Exercise aim: According to the book review, which poem does Bianca Stone shape into a story about a woman's motherhood journey?

Document text:

_ _ _

In one of Penny Candy Books’ newest publications Bianca Stone shapes Gertrude Stein’s modernist poem “A Little Called Pauline” into a beautiful story about a woman’s motherhood journey. It is a challenging and pleasurable book that little readers and their grown-ups can get lost and found in as they laugh at the silly lyrical sounds that Stone coaxes into something akin to sense.
It begins with an image of a very pregnant woman with a cat on her lap scratching her head and holding her belly. The opening line of Stein’s poem frames the image: “A little called anything shows shudders.” Readers can imagine the vibrations the seated woman’s hand catalogues as she feels her baby moving below the surface of her skin. In the next image, the soon-to-be mother, suitcase in hand, takes a taxi to the hospital where she delivers Pauline. After this, the new mother rests in a hospital bed holding her baby. She is clearly a single mother and subsequent images depict her caring for Pauline, images evocatively interpreting the poem as a testament to the whimsy and intimacy that is family.
The moods and wants of childhood eventually take over the story as Pauline becomes the focus of sulky and sullen illustrations that create climax and resolution despite the poem’s insistent lack of literal meaning.
I enjoyed this book thoroughly and have read it to my four-year-old multiple times. He adores the sounds and images Stone unites to form a story that is a true delight! I recommend this very special book to poetry fans and all readers who like thinking better outside of the box.

_ _ _

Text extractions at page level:
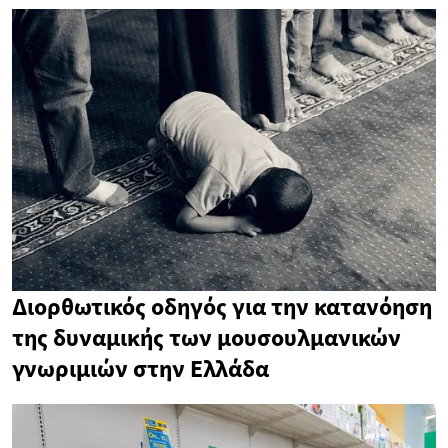
Διορθωτικός οδηγός για την κατανόηση
της δυναμικής των μουσουλμανικών
γνωριμιών στην Ελλάδα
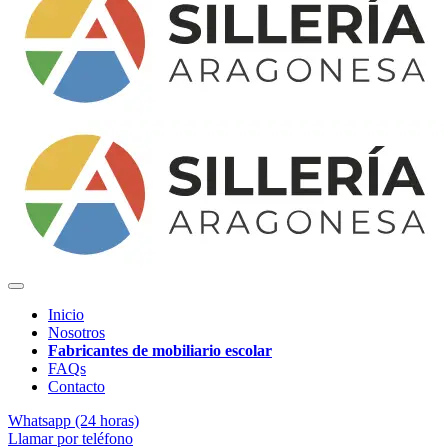
Inicio
Nosotros
Fabricantes de mobiliario escolar
FAQs
Contacto
Whatsapp (24 horas)
Llamar por teléfono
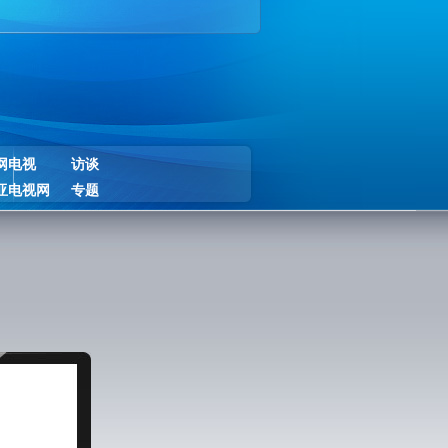
网电视
访谈
亚电视网
专题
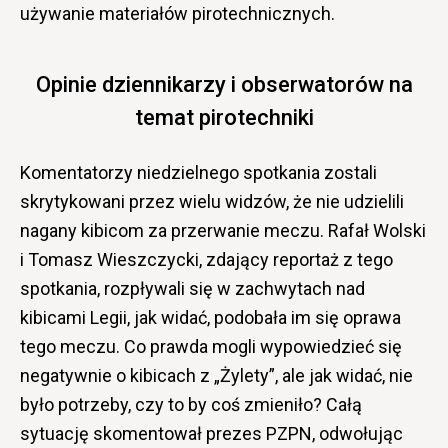
używanie materiałów pirotechnicznych.
Opinie dziennikarzy i obserwatorów na
temat pirotechniki
Komentatorzy niedzielnego spotkania zostali
skrytykowani przez wielu widzów, że nie udzielili
nagany kibicom za przerwanie meczu. Rafał Wolski
i Tomasz Wieszczycki, zdający reportaż z tego
spotkania, rozpływali się w zachwytach nad
kibicami Legii, jak widać, podobała im się oprawa
tego meczu. Co prawda mogli wypowiedzieć się
negatywnie o kibicach z „Żylety”, ale jak widać, nie
było potrzeby, czy to by coś zmieniło? Całą
sytuację skomentował prezes PZPN, odwołując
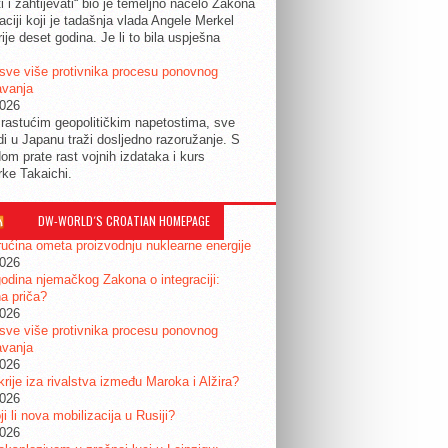
ti i zahtijevati“ bio je temeljno načelo Zakona
raciji koji je tadašnja vlada Angele Merkel
ije deset godina. Je li to bila uspješna
sve više protivnika procesu ponovnog
avanja
2026
rastućim geopolitičkim napetostima, sve
udi u Japanu traži dosljedno razoružanje. S
om prate rast vojnih izdataka i kurs
rke Takaichi.
DW-WORLD´S CROATIAN HOMEPAGE
ućina ometa proizvodnju nuklearne energije
2026
odina njemačkog Zakona o integraciji:
a priča?
2026
sve više protivnika procesu ponovnog
avanja
2026
krije iza rivalstva između Maroka i Alžira?
2026
i li nova mobilizacija u Rusiji?
2026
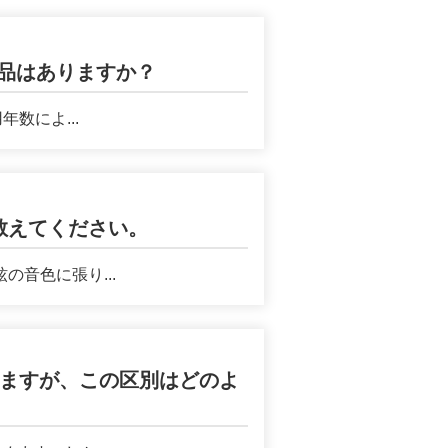
品はありますか？
数によ...
教えてください。
音色に張り...
しますが、この区別はどのよ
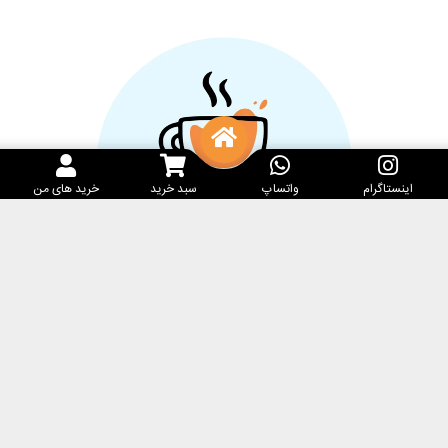
اینستاگرام
واتساپ
سبد خرید
خرید های من
خدمات مشتریان
کارامِل ماگ
پرسش‌های متداول
فروشگاه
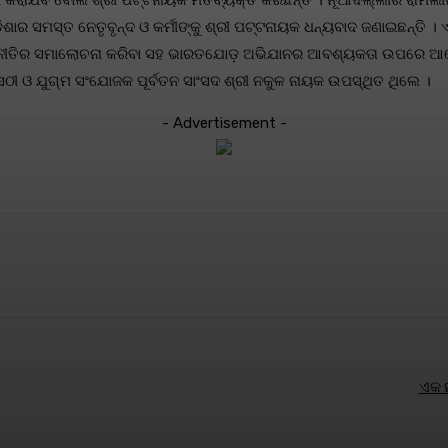
ମ କରାଯିବ ବୋଲି ଶ୍ରୀ ପଟ୍ଟନାୟକ ମତବ୍ୟକ୍ତ କରିଛନ୍ତି । ନୂଆଦିଲ୍ଲୀର ରାମଲ
ାର ସମସ୍ତ ନେତୃବୃନ୍ଦ ଓ କର୍ମୀଙ୍କୁ ଶ୍ରୀ ପଟ୍ଟନାୟକ ଧନ୍ୟବାଦ ଜଣାଇଛନ୍ତି ।
ୋଧି ନୀତିର ସମାଲୋଚନା କରିବା ସହ ଭାରତଯୋଡ଼ ଅଭିଯାନର ଆବଶ୍ୟକତା ଉପରେ ଆଲ
ସେଠୀ ଓ ଯୁଗ୍ମ ସଂଯୋଜକ ପୂର୍ବତନ ସାଂସଦ ଶ୍ରୀ ନକୁଳ ନାୟକ ଉପସ୍ଥିତ ଥିଲେ ।
- Advertisement -
terest
WhatsApp
ଏକ ନ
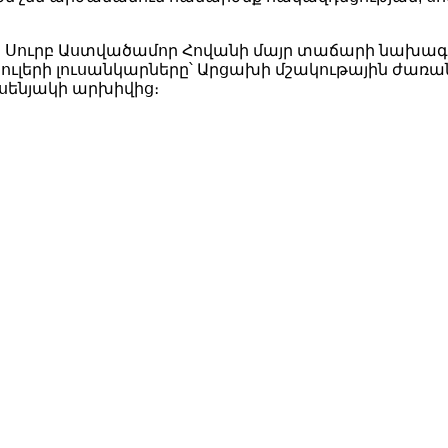
Սուրբ Աստվածամոր Հովանի մայր տաճարի նախագ
ւլերի լուսանկարները՝ Արցախի մշակութային ժառա
սենյակի արխիվից։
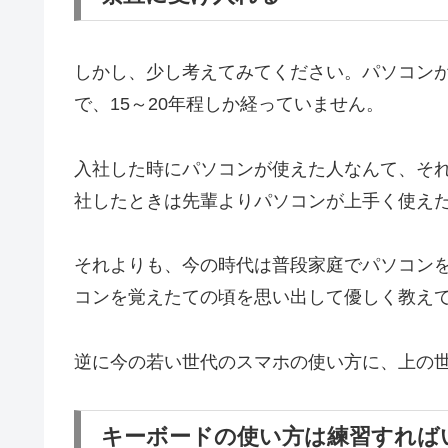
しかし、少し考えてみてください。パソコンが
で、15～20年程しか経っていません。
入社した時にパソコンが使えた人なんて、そ
社したときは先輩よりパソコンが上手く使え
それよりも、今の時代は普段家庭でパソコン
コンを覚えたての頃を思い出して優しく教え
逆に今の若い世代のスマホの使い方に、上の
キーボードの使い方は練習すれば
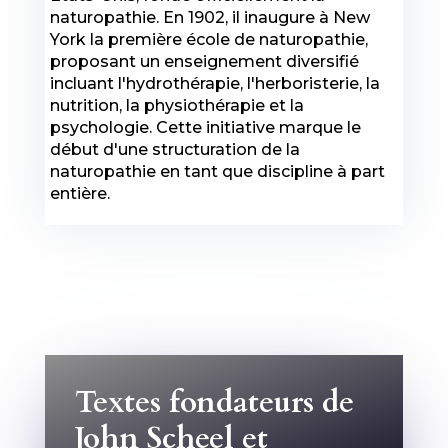
naturopathie. En 1902, il inaugure à New
York la première école de naturopathie,
proposant un enseignement diversifié
incluant l'hydrothérapie, l'herboristerie, la
nutrition, la physiothérapie et la
psychologie. Cette initiative marque le
début d'une structuration de la
naturopathie en tant que discipline à part
entière.
Textes fondateurs de
John Scheel et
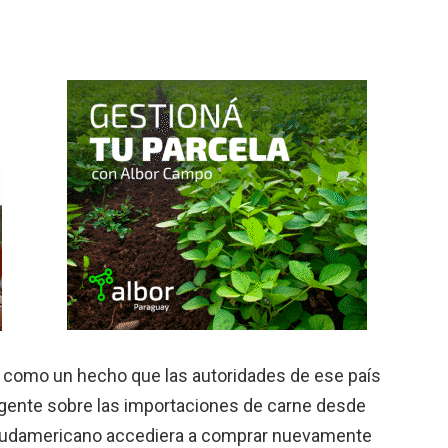
 como un hecho que las autoridades de ese país
vigente sobre las importaciones de carne desde
s sudamericano accediera a comprar nuevamente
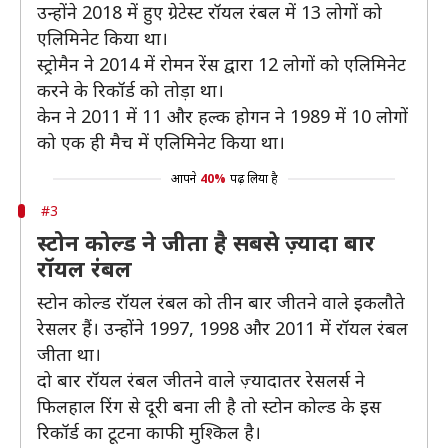
उन्होंने 2018 में हुए ग्रेटेस्ट रॉयल रंबल में 13 लोगों को
एलिमिनेट किया था।
स्ट्रोमैन ने 2014 में रोमन रेंस द्वारा 12 लोगों को एलिमिनेट
करने के रिकॉर्ड को तोड़ा था।
केन ने 2011 में 11 और हल्क होगन ने 1989 में 10 लोगों
को एक ही मैच में एलिमिनेट किया था।
आपने
40%
पढ़ लिया है
#3
स्टोन कोल्ड ने जीता है सबसे ज़्यादा बार
रॉयल रंबल
स्टोन कोल्ड रॉयल रंबल को तीन बार जीतने वाले इकलौते
रेसलर हैं। उन्होंने 1997, 1998 और 2011 में रॉयल रंबल
जीता था।
दो बार रॉयल रंबल जीतने वाले ज़्यादातर रेसलर्स ने
फिलहाल रिंग से दूरी बना ली है तो स्टोन कोल्ड के इस
रिकॉर्ड का टूटना काफी मुश्किल है।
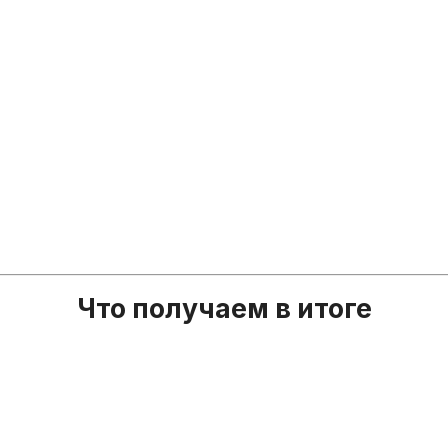
Что получаем в итоге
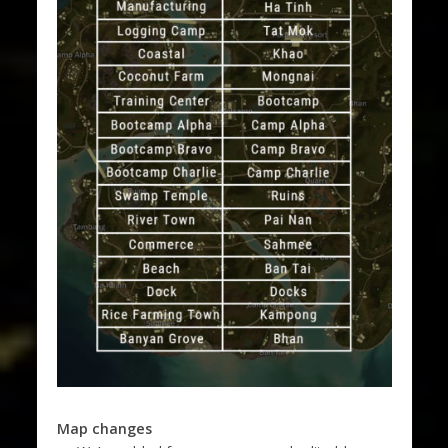
Map changes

_ _ _

Finished exercise: Gertrude Stein's modernist poem "A Little Called Pauline."